Some Thoughts on Lakes & Now Wolves by Scott Metz (Modern Haiku Press, 2012)
I find this one to be a great book for artistic inspiration as well as a fascinating read. Metz can write wholly memorable haiku (hear them once and they’re with you forever) in the traditional sense.
among the waves
in the Sea of Japan
a woman’s perfume
or
New Year’s Day —
the wreath has fallen
between the doors
But he’s also interested in exploring (and evolving) the other forms which micropoetry can manifest. So there are monoku and vertical poems playing with the infrastructure of syllabification, morphemes and phonemes. Philip Rowland’s useful introduction draws comparisons with language-poetry and poets like Robert Grenier. And then there are poems that sound like Dr. Williams as much as they might suggest Aram Saroyan at his best.
most of
what is
right
in
a wild
flower
patch.
That insistent meaning to be had in separation of particulars probably emerged in Williams more strongly than it did in any poet of early Modernism. It’s with us still, because it’s a useful aid in the practice of seeing, a phenomenological tool. Slow down the stream of language and the tendrils that form around words in the currents of thinking and speaking begin to show. I think in the poem above it all come down to the word “patch.” The patch of beauty. The patch applied as poultice to the mind. The patch a multiplicity. The patch between that is communication. How we patch into the world. We still don’t know what “most of what is right is” with any certainty. But it’s in that patch. All definitions are ultimately circular at some level. It’s the quantum uncertainty Williams fell naturally in sync with in poetry as it entered the world in science. I like the coolness of the poem, its shadowy mind. It makes a sacrament out of very little and I think the sacrament feels nice.
This is the sort of book I know I will reread many times. Because there is no obtrusiveness of form or ego or even voice. The sense of voice is pleasantly splintered. If Iceland spar could cause voices to go prismatic the way it does images, the voices might vary in the way the poems do in this collection.
without permission part of me begins to bloom
and
lakes
& now wolves
entering Pegasus
and
the double
image of
a
small
cocoon
held
@ gunpoint
This book wields an imaginative heft wildly out-of-proportion to the number of words that actually appear on its pages.
Modern Haiku Press showed eminent good sense in bringing this bellwether title out, since it’s a great example of what I want to call freeku (Metz often refers to his work as merely “ku.”). Nothing wrong with seeing the free and the freek both in that neologism.
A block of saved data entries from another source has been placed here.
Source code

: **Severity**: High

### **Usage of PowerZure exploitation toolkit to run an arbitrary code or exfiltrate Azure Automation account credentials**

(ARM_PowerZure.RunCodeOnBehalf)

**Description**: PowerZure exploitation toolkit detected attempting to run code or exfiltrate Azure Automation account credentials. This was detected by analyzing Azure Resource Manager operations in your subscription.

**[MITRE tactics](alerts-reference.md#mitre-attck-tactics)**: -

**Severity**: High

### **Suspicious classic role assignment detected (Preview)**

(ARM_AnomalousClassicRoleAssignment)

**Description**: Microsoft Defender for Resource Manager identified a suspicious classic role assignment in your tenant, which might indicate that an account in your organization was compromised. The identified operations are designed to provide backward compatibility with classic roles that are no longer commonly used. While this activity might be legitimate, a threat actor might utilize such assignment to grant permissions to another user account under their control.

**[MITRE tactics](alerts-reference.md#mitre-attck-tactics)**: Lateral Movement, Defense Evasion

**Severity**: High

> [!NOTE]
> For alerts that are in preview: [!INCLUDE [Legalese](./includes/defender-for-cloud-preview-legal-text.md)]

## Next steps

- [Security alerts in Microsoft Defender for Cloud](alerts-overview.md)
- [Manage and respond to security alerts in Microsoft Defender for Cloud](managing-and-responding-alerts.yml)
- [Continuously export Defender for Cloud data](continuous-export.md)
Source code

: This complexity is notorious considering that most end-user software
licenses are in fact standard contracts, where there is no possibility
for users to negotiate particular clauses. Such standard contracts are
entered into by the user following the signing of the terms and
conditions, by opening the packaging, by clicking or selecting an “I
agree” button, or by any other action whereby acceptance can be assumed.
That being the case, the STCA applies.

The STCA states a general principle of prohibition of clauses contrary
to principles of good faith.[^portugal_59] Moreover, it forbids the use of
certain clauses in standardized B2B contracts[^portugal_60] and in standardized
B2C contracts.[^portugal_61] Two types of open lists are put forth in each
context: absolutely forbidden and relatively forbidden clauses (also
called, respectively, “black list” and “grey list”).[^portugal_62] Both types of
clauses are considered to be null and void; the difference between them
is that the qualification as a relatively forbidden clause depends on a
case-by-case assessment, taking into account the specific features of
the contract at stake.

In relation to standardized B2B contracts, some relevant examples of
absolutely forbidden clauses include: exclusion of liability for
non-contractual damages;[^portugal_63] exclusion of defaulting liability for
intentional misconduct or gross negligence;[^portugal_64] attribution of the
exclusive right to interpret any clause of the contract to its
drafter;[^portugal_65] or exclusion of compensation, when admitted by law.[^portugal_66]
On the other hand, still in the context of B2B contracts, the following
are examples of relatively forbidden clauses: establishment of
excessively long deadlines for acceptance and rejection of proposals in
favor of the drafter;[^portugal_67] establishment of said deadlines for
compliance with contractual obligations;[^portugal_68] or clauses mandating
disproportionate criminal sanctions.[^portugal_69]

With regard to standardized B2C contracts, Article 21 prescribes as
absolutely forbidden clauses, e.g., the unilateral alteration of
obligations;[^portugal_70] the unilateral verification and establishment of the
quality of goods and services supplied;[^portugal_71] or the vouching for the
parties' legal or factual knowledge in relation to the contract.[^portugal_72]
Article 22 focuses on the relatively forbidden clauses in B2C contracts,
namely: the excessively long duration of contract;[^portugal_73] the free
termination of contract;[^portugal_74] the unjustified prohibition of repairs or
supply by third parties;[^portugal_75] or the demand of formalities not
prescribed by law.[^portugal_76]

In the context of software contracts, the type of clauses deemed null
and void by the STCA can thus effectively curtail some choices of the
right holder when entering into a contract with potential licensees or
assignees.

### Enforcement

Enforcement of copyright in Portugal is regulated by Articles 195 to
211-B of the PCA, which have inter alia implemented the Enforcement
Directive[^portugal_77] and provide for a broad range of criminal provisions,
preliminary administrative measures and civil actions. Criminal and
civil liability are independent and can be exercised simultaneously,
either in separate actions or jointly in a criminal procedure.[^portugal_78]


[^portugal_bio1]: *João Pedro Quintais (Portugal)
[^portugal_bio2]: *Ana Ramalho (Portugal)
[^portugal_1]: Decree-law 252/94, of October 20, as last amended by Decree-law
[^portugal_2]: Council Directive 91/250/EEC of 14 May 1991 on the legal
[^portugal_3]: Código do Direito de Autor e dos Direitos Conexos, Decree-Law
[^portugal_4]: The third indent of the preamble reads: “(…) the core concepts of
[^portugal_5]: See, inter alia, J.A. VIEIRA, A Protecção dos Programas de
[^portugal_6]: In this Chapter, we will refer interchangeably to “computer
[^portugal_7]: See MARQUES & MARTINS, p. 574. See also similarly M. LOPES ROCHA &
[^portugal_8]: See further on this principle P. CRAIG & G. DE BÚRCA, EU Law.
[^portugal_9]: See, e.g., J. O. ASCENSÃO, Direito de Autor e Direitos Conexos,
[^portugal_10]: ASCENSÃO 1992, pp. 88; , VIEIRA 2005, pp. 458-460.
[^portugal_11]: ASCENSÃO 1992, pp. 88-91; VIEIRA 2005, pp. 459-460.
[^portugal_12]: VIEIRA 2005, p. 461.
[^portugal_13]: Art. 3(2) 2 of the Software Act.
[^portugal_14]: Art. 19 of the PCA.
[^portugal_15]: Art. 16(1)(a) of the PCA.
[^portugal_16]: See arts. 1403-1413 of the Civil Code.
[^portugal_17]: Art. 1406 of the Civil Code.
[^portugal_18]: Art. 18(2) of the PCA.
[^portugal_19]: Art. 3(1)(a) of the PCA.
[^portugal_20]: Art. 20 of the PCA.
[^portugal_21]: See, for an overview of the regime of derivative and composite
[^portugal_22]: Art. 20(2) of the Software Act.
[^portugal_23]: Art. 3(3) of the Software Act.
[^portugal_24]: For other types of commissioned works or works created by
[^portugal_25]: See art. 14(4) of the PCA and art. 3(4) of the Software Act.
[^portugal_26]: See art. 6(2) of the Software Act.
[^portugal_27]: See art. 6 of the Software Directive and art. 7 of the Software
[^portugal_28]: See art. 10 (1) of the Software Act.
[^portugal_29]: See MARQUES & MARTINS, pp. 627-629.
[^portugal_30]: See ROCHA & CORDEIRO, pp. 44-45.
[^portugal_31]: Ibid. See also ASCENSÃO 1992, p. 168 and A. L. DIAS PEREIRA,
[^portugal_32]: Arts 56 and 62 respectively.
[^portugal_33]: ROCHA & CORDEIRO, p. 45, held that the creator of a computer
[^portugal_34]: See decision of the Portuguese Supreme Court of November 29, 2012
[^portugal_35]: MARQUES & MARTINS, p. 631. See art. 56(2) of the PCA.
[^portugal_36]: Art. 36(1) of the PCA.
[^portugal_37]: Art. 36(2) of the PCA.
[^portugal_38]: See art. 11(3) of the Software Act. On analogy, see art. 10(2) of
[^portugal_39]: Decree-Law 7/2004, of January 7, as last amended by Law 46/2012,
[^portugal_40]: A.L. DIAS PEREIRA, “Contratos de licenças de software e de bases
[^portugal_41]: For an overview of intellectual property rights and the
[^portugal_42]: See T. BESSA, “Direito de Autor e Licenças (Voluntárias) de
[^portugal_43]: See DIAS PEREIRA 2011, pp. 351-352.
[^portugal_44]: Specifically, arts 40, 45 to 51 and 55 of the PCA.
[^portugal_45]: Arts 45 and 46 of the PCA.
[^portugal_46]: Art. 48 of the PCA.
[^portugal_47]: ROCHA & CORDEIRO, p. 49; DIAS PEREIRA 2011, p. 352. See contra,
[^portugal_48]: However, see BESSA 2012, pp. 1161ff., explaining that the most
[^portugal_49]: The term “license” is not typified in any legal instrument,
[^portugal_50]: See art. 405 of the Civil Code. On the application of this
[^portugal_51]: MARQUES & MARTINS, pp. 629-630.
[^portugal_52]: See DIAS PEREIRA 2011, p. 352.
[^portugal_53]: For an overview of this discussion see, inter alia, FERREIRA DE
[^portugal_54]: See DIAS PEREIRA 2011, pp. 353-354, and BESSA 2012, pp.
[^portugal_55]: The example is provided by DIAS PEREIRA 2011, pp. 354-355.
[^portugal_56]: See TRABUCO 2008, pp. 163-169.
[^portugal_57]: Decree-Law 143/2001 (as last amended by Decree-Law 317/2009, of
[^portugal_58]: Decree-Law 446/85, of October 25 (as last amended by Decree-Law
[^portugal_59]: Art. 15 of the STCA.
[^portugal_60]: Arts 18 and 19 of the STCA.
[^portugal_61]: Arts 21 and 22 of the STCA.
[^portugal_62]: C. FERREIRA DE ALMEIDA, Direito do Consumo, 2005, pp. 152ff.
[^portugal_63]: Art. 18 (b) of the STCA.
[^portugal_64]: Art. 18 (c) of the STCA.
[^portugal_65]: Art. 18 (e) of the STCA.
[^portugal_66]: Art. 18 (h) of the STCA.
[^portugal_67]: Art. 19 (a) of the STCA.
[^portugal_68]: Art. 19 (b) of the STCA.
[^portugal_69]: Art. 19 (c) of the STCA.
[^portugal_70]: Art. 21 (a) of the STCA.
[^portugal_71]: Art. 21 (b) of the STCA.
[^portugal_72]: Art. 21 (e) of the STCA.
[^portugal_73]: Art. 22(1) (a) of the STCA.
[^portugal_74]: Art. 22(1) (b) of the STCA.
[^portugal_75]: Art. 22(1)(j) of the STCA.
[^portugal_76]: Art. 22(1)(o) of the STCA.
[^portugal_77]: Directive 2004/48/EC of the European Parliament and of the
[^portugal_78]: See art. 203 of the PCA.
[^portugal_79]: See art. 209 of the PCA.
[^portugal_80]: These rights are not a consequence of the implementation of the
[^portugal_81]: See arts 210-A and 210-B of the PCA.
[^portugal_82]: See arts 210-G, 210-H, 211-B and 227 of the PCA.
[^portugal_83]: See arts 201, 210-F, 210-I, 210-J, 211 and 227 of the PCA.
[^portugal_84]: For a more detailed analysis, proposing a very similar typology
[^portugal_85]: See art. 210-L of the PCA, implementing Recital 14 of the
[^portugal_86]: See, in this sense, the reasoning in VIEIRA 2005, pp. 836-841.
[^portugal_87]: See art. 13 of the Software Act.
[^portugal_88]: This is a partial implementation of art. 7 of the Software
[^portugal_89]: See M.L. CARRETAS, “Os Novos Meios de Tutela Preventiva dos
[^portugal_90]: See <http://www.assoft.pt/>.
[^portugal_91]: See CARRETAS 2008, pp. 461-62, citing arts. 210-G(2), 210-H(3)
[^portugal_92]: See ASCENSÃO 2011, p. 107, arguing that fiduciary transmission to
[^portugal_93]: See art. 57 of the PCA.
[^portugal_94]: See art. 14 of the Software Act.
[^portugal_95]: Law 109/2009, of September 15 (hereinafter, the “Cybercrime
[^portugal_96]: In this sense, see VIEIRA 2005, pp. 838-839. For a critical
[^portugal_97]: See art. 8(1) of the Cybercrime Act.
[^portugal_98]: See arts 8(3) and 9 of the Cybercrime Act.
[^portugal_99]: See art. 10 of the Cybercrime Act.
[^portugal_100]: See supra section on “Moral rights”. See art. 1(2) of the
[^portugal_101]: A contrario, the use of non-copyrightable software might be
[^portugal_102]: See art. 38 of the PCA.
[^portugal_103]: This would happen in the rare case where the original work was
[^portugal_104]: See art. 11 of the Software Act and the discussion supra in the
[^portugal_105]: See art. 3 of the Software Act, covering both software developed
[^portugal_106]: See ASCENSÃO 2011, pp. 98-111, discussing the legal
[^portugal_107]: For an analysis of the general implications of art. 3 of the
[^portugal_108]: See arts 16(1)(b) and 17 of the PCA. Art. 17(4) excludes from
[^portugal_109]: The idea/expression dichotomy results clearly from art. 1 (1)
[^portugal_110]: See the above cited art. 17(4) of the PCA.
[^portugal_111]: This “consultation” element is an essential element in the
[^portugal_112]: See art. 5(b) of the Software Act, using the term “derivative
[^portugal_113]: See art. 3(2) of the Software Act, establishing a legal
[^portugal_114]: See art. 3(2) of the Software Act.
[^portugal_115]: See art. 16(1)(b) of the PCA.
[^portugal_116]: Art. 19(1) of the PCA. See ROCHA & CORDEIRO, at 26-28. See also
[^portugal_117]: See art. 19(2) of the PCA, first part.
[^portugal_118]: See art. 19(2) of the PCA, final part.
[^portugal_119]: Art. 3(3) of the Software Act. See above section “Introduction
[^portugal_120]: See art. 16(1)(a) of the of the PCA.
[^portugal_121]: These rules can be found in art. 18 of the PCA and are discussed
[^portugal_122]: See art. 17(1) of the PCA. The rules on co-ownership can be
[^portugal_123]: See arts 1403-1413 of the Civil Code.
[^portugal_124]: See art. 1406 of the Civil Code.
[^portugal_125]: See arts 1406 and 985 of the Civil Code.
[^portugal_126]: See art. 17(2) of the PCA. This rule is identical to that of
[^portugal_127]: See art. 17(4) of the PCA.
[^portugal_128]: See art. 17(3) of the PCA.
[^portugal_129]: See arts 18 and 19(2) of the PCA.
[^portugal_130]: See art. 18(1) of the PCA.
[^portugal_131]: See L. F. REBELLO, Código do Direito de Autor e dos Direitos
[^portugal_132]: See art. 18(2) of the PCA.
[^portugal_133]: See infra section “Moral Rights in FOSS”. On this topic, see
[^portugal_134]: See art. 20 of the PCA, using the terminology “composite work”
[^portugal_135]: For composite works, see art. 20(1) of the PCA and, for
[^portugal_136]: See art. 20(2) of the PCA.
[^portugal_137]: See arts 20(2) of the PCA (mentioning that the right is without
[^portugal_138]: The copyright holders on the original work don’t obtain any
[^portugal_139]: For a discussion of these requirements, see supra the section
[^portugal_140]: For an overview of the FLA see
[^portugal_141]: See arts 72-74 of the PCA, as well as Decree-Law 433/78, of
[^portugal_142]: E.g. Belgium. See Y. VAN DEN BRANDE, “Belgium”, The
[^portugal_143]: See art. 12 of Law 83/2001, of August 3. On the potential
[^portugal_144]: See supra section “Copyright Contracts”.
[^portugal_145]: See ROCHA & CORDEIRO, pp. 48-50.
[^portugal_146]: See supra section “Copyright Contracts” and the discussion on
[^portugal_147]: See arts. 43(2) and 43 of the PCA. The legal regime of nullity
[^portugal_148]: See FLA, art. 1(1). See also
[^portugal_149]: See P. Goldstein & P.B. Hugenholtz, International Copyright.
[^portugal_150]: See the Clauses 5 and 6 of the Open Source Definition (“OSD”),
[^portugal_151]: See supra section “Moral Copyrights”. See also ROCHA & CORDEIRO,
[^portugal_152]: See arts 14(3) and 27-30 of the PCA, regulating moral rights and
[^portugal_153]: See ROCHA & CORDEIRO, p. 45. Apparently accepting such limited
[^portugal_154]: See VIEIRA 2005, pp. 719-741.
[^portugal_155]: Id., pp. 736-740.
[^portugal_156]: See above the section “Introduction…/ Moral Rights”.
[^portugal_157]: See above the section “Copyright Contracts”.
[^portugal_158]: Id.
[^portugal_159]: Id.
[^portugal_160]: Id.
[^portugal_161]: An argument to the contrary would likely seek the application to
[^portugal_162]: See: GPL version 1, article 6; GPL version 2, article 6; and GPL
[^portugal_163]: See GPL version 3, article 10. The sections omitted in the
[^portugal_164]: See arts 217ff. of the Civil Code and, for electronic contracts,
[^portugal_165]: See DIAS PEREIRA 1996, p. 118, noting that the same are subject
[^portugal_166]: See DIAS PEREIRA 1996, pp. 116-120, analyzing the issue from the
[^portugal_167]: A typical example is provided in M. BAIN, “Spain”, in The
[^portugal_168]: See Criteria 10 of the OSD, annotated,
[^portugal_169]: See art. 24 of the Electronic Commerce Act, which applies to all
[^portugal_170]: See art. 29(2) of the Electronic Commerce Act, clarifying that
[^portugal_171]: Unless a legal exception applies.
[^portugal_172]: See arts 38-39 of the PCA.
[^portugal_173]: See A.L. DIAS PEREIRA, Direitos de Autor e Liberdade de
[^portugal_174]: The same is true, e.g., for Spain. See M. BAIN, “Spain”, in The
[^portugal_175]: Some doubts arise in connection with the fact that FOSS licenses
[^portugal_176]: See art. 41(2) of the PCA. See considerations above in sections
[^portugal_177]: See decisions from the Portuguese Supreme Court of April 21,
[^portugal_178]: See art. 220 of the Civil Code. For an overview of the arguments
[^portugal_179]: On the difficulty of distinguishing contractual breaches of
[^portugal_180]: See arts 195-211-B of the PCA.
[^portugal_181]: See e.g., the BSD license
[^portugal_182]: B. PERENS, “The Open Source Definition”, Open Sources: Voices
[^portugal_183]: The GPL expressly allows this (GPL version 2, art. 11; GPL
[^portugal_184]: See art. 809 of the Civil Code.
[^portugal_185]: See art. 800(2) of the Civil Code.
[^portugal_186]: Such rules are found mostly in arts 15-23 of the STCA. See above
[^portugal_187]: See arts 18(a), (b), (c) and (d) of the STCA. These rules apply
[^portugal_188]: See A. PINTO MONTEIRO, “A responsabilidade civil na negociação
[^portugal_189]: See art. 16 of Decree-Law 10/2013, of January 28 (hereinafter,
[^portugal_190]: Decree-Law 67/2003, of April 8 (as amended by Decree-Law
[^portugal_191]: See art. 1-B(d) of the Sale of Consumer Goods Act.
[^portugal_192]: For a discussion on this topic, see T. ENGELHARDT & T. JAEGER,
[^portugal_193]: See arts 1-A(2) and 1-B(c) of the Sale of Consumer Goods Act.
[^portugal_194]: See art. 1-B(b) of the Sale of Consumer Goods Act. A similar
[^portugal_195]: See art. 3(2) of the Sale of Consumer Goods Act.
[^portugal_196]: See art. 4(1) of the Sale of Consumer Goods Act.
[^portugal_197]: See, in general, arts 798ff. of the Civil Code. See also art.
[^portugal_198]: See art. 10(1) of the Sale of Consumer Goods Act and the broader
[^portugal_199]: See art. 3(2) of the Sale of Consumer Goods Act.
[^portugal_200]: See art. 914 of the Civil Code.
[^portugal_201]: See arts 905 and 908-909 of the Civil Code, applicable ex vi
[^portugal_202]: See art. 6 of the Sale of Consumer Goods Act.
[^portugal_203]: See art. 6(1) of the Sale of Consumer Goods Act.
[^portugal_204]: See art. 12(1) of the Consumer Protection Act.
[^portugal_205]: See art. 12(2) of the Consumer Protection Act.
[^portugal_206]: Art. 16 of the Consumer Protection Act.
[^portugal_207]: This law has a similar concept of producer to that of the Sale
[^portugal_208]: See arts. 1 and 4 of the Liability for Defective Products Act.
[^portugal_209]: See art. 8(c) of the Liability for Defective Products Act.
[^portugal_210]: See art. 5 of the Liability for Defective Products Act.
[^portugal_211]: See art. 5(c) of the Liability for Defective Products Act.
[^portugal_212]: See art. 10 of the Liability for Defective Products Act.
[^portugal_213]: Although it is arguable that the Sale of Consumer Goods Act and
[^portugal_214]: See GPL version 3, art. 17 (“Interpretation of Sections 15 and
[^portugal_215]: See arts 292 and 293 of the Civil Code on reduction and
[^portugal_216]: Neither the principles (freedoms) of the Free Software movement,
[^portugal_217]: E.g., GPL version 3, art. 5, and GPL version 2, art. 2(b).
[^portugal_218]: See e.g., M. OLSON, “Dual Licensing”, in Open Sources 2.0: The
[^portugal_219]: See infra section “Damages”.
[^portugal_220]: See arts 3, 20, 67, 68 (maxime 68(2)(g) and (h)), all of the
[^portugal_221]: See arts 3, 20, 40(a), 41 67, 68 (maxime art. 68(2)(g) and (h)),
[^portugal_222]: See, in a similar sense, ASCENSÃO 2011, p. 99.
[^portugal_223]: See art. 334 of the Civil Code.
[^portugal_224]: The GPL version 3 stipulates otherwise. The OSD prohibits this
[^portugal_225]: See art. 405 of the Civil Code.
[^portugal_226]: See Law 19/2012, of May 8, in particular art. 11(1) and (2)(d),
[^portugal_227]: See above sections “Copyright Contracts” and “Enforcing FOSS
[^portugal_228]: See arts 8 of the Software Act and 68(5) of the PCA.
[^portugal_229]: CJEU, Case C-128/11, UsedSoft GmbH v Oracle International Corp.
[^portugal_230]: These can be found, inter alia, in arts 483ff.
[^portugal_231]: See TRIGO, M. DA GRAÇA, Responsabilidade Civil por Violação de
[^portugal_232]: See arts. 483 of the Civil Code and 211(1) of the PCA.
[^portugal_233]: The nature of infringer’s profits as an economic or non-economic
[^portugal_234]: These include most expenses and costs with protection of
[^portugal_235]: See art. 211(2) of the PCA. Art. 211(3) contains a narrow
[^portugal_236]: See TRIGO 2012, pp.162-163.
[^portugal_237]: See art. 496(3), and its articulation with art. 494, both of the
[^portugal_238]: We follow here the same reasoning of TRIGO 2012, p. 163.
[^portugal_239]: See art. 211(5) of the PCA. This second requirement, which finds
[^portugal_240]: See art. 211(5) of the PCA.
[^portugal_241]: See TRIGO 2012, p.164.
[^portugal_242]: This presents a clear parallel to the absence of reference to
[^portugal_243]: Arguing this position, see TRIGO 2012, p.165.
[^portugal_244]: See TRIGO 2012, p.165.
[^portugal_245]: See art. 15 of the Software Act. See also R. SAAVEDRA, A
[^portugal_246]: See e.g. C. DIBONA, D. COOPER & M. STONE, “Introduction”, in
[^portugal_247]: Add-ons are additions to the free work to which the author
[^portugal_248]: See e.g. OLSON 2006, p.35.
Haiku in English is doing very well after roughly a century of adjustment and growing pains. Once it shook that 5–7–5 syllabification motif (which never worked in English; Japanese is so different) haiku was able to breathe again. The whalebone corset had been cast down. The condescending Orientalism of Lowell and company was jettisoned too. Kerouac’s wild-heeled dancing in the form helped quite a bit to loosen things up. Kerouac turned out to be a true adept at Americanizing the form. Other Beats showed proficiency as well, and the era of bad copies began to draw to a close.
What remains now is one of the most interesting and underrated literary forms in English. When I think of what great haiku accomplish in a few seconds, I think of the way we interact with a stranger we will only see once in our lifetime for a few seconds, how important it always ends up being. Though it is a stranger. Though very little will be said or exchanged in glances. Though it will be all construction in two minds that won’t really meet. And yet they will. And they do. In that quick string of moments. To make a successful haiku is to make a believable stranger. A stranger of the sort you might wonder about for the rest of your life. Although, if someone were to ask you about the chance meeting, you wouldn’t really be able to explain. You can’t explain the quantum side of things. And that’s the strange thing about haiku. If it’s good, it always pops up like a stranger, one who makes you realize this is always another lifetime all over again. Metz’s book is a gallery of such strangers, a whole Station of the Metro.
I think with time we will realize that well-written haiku will age better and translate better than many other literary forms which will become trapped in time, in dated literary mores. like ancient insects in amber. Haiku’s insistence on the concrete and the immediate is what gives it galvanic energy to move forward in time.
It’s 8:14 p.m. Do you know where your Basho is?